To use the notation of the book (at page 149), let $P_r$ be the property that room $r$ has exactly $k$ people. Then for the number of allocations that satisfy exactly $m$ of the properties $P_r$ we have the formula

$$ E(m) = \sum_{j=m}^q (-1)^{j-m} \binom{j}{m} \sum_{i_1<i_2<\dots < i_j} \omega(i_1, \dots, i_j) $$

where the inner sum is over all $j$-combinations of $\{1,2,\dots, q\}$ and $\omega(i_1, \dots, i_j)$ is the number of allocations satisfying all of the properties $P_{i_1}, \dots, P_{i_j}$. In this case

$$ \omega(i_1, \dots, i_j) = \binom{n}{jk} \frac{(jk)!}{(k!)^j} (q-j)^{n-jk} $$

because we can do the allocation where the rooms $i_1, \dots, i_j$ have each exactly $k$ persons by first selecting the $jk$ persons that go in those $j$ rooms and ordering them in a line and then taking them in batches of $k$ (we divide by $(k!)^j$ because the order within a room doesn't matter). And for the remaining $n-jk$ people we choose any room out of the remaining $q-j$, which can be done in $(q-j)^{n-jk}$ ways.

So $\omega(i_1, \dots, i_j)$ is constant for each $(i_1, \dots, i_j)$ and the sum amounts to just multiplying by the number of terms $\binom{q}{j}$.

So

$$ E(m) = \sum_{j=m}^q (-1)^{j-m} \binom{j}{m} \binom{q}{j} \binom{n}{jk} \frac{(jk)!}{(k!)^j} (q-j)^{n-jk} \\ = (-1)^m\frac{q!n!}{m!}\sum_{j=m}^{q}(-1)^j\frac{(q-j)^{n-kj}}{(k!)^j(n-kj)!(j-m)!(q-j)!}. $$

Answer 4

I assume that the persons and the rooms are distinct, but order of people in a room does not matter, and that the question means there are exactly $m$ rooms that have exactly $k$ people, and the other rooms have a different amount of people.

The answer then is $$ \binom{q}{m}\binom{n}{mk}\frac{(mk)!}{(k!)^m}F(n-mk,q-m,k) $$ Where $F(a,b,c)$ is the number of ways we can distribute $a$ people over $b$ rooms with the restriction that none of the rooms have exactly $c$ people.
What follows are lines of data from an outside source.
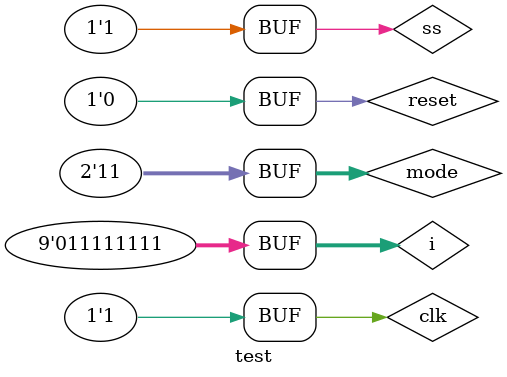
<source format=v>
`timescale 1ns / 1ps


module test;

	// Inputs
	reg clk;
	reg reset;
	reg ss;
	reg [1:0] mode;
	reg [8:0] i;
	// Outputs
	wire [7:0] led;

	// Instantiate the Unit Under Test (UUT)
	TSP_PST_TTR_TNV uut (
		.clk(clk), 
		.reset(reset), 
		.ss(ss), 
		.mode(mode), 
		.led(led)
	);

	initial begin
		// Initialize Inputs
		clk = 0;
		reset = 1;
		ss = 0;
		mode = 0;
		i=0;
		// Wait 100 ns for global reset to finish
		#200;
        
		// Add stimulus here
		reset = 0;
		ss=1;
		// Add stimulus here
		for(i=0;i<255;i=i+1)
		begin
			clk = 1- clk;
			if(i==20)
				mode = 1;
			if(i==24)
				ss = 0;
			if(i==28)
			begin
				mode = 2;
				ss = 1;
			end
			if(i==48)
				mode = 3;
			if(i==64)
				mode = 1;
			if(i==84)
				mode = 0;
			if(i==100)
				mode = 2;
			if(i==116)
				reset = 1;
			if(i==124)
			begin
				mode = 3;
				reset = 0;
			end
		#100;
		end
	end
      
endmodule


</source>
I doubt that there is an explicit formula for $F$ but we can compute it by dynamic programming: $$ F(a,1,c)=\begin{cases}1 & a\neq c\\ 0 & a=c\end{cases}\; \forall a,c\in\mathbb{Z}_{\geq 0}\\ F(a,b+1,c)=\sum_{a'=0,a'\neq c}^{a}F(a-a',b,c)\binom{a}{a'}\;\forall a,c\in\mathbb{Z}_{\geq 0},b\in \mathbb{N} $$ In the second formula $a'$ is the number of people we put in the first room. There are $\binom{a}{a'}$ options to do so and then $F(a-a',b,c)$ to distribute the rest.